--- EXERCISE OBJECTIVE ---
Copy every record verbatim but exclude the pictures.

--- Page segmentation data ---
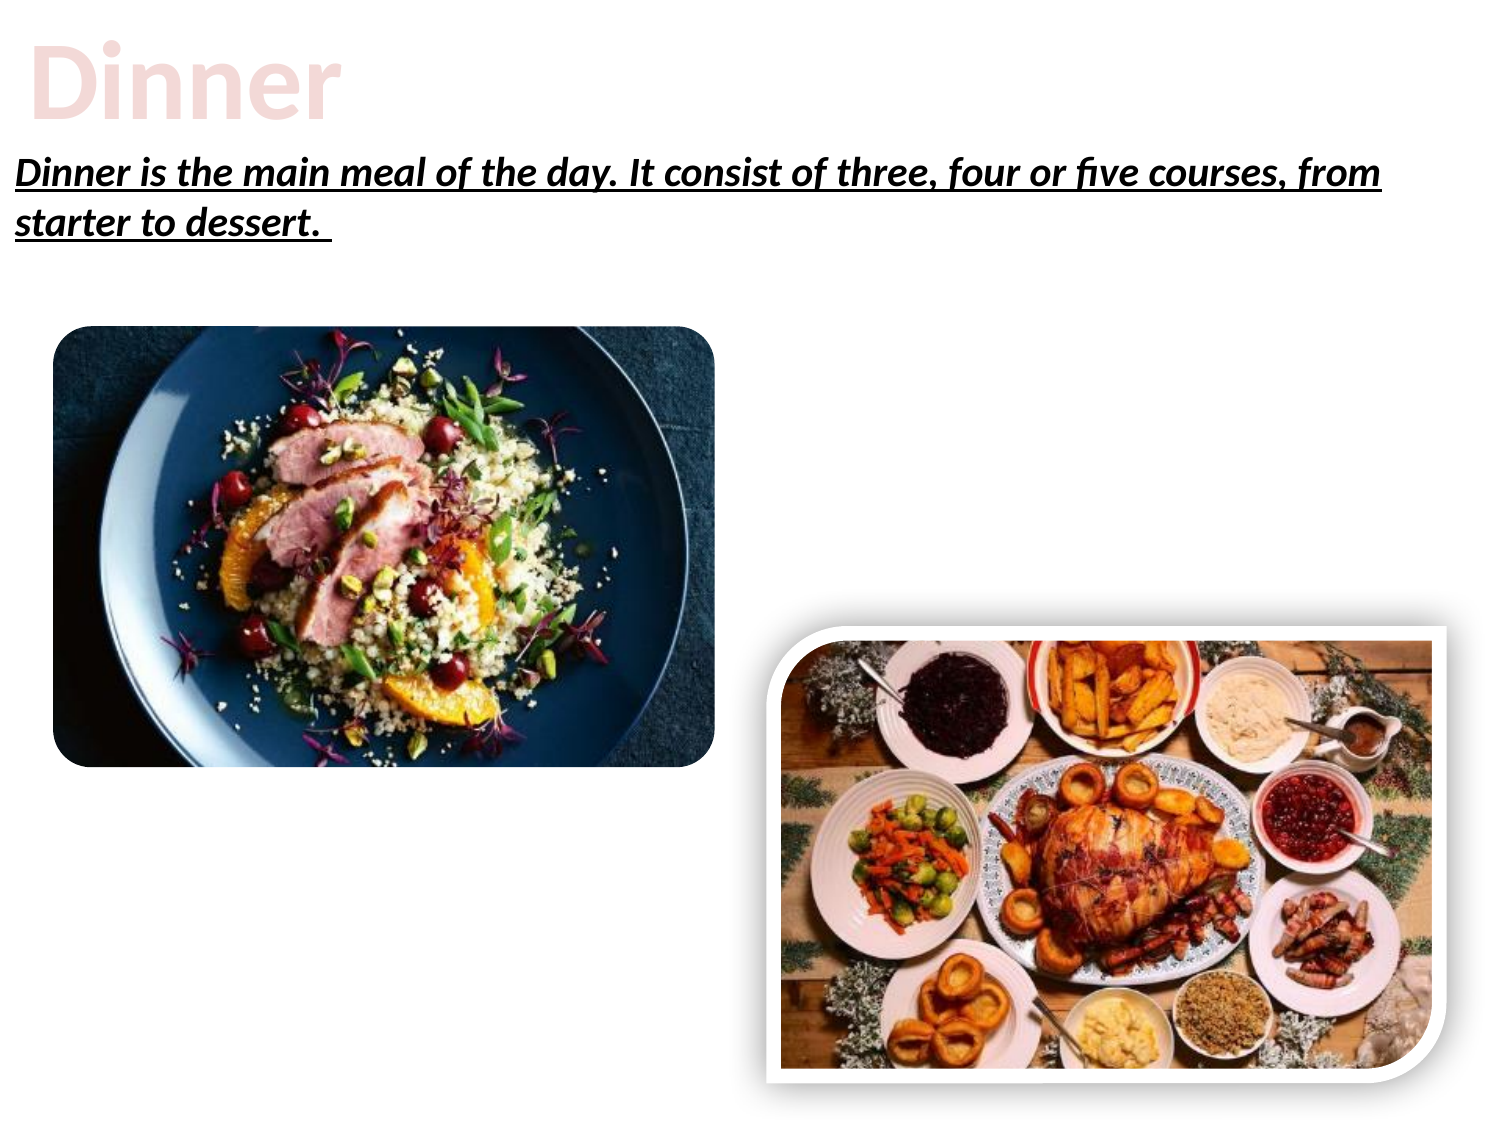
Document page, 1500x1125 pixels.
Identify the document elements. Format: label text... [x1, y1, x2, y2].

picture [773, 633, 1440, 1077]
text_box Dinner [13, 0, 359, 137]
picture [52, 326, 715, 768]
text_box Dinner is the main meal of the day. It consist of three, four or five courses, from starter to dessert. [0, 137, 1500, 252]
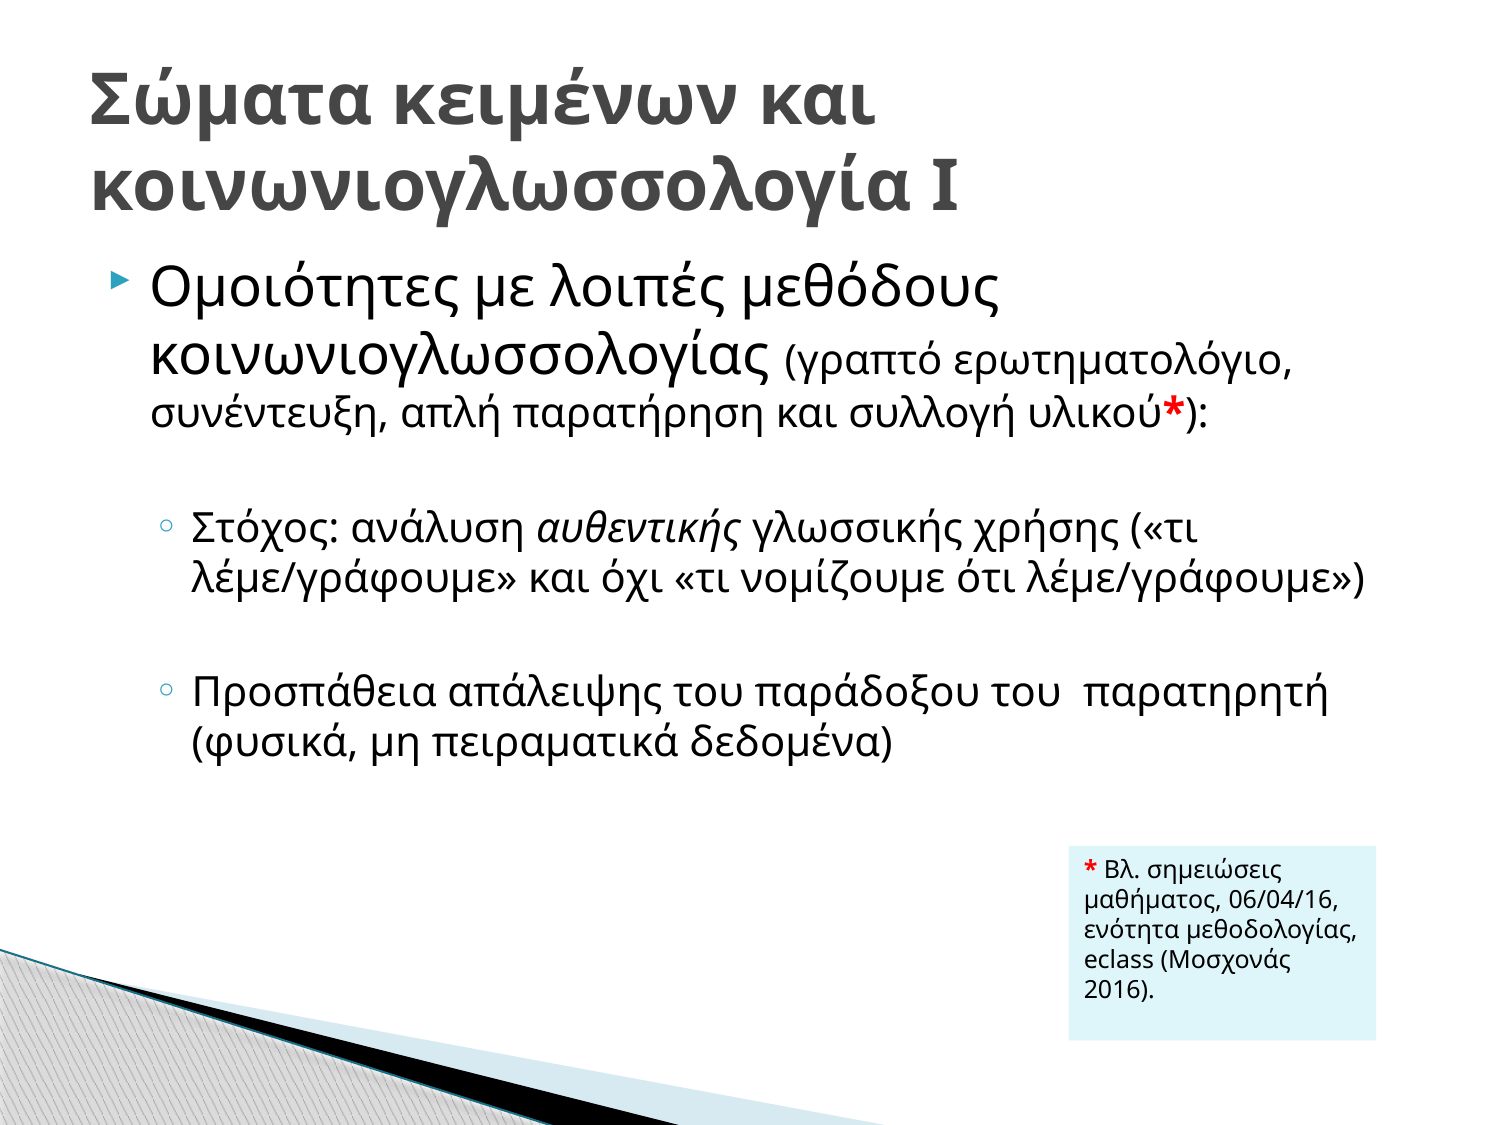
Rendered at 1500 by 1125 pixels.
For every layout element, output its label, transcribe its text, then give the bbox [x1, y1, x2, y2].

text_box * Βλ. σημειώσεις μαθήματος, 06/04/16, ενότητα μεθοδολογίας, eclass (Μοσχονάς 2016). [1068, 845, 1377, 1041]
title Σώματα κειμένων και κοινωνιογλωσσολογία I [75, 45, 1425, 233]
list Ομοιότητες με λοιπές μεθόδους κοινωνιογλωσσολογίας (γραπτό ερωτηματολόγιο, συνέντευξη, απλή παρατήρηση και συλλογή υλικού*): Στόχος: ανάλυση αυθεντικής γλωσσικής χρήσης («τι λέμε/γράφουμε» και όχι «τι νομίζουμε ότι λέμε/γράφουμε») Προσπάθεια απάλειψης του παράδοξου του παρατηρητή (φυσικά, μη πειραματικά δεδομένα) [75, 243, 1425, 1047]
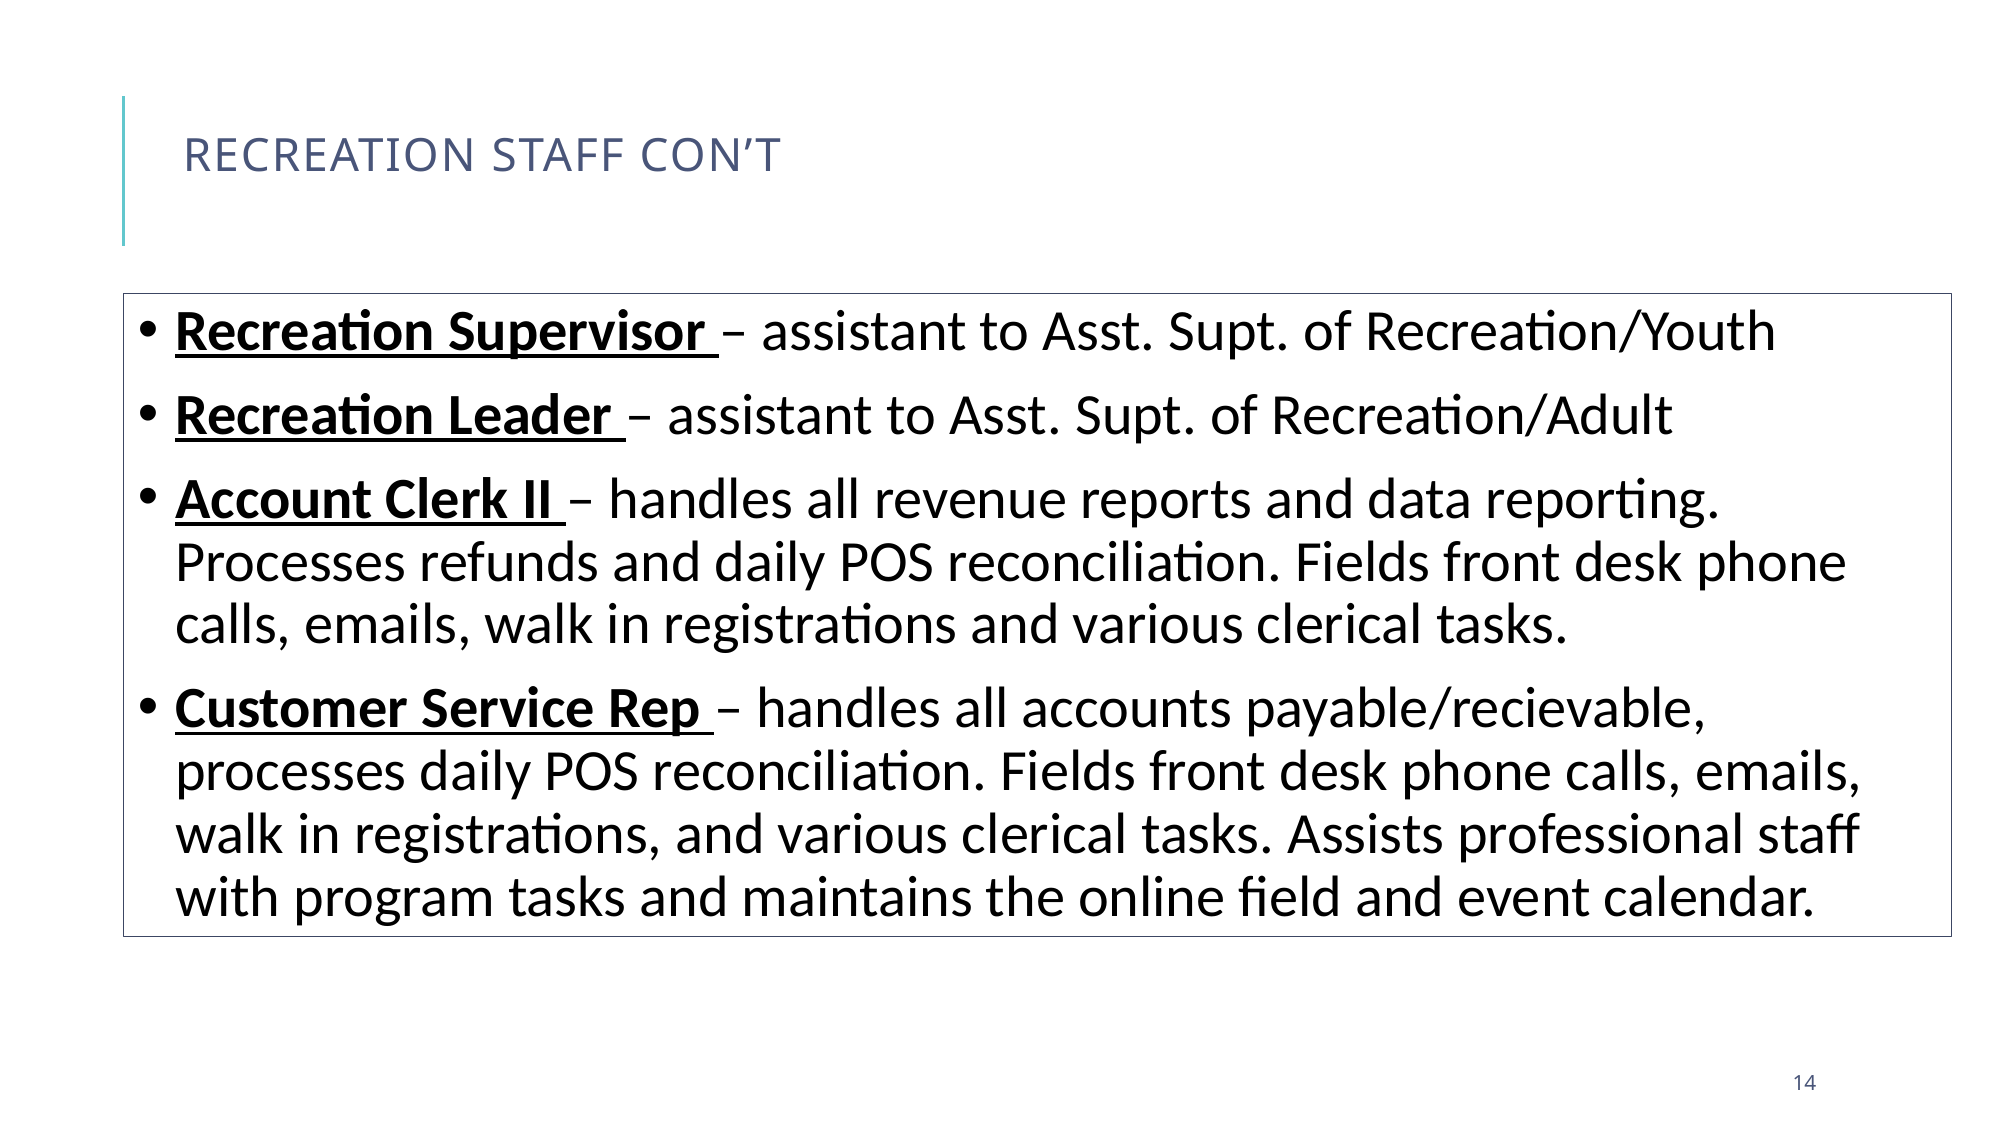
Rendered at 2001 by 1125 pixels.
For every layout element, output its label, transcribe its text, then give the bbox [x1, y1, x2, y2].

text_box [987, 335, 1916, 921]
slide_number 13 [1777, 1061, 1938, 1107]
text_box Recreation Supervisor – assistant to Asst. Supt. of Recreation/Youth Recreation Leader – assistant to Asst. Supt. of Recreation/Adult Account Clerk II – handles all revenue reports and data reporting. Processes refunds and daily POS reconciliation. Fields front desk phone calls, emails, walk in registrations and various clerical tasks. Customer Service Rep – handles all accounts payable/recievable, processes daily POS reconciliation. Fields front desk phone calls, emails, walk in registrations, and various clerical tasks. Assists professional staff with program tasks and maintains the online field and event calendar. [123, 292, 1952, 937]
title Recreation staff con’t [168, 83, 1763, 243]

--- THE ANSWER ---
Document page, 1500x1125 pixels.
Identify the document elements. Format: label text... [x1, y1, x2, y2].

picture [773, 633, 1440, 1077]
text_box Dinner [13, 0, 359, 137]
picture [52, 326, 715, 768]
text_box Dinner is the main meal of the day. It consist of three, four or five courses, from starter to dessert. [0, 137, 1500, 252]
Rendered at 1500 by 1125 pixels.
For every layout element, output its label, transcribe its text, then give the bbox [x1, y1, x2, y2].

text_box * Βλ. σημειώσεις μαθήματος, 06/04/16, ενότητα μεθοδολογίας, eclass (Μοσχονάς 2016). [1068, 845, 1377, 1041]
title Σώματα κειμένων και κοινωνιογλωσσολογία I [75, 45, 1425, 233]
list Ομοιότητες με λοιπές μεθόδους κοινωνιογλωσσολογίας (γραπτό ερωτηματολόγιο, συνέντευξη, απλή παρατήρηση και συλλογή υλικού*): Στόχος: ανάλυση αυθεντικής γλωσσικής χρήσης («τι λέμε/γράφουμε» και όχι «τι νομίζουμε ότι λέμε/γράφουμε») Προσπάθεια απάλειψης του παράδοξου του παρατηρητή (φυσικά, μη πειραματικά δεδομένα) [75, 243, 1425, 1047]
Rendered at 2001 by 1125 pixels.
For every layout element, output its label, transcribe its text, then give the bbox [x1, y1, x2, y2].

text_box [987, 335, 1916, 921]
slide_number 13 [1777, 1061, 1938, 1107]
text_box Recreation Supervisor – assistant to Asst. Supt. of Recreation/Youth Recreation Leader – assistant to Asst. Supt. of Recreation/Adult Account Clerk II – handles all revenue reports and data reporting. Processes refunds and daily POS reconciliation. Fields front desk phone calls, emails, walk in registrations and various clerical tasks. Customer Service Rep – handles all accounts payable/recievable, processes daily POS reconciliation. Fields front desk phone calls, emails, walk in registrations, and various clerical tasks. Assists professional staff with program tasks and maintains the online field and event calendar. [123, 292, 1952, 937]
title Recreation staff con’t [168, 83, 1763, 243]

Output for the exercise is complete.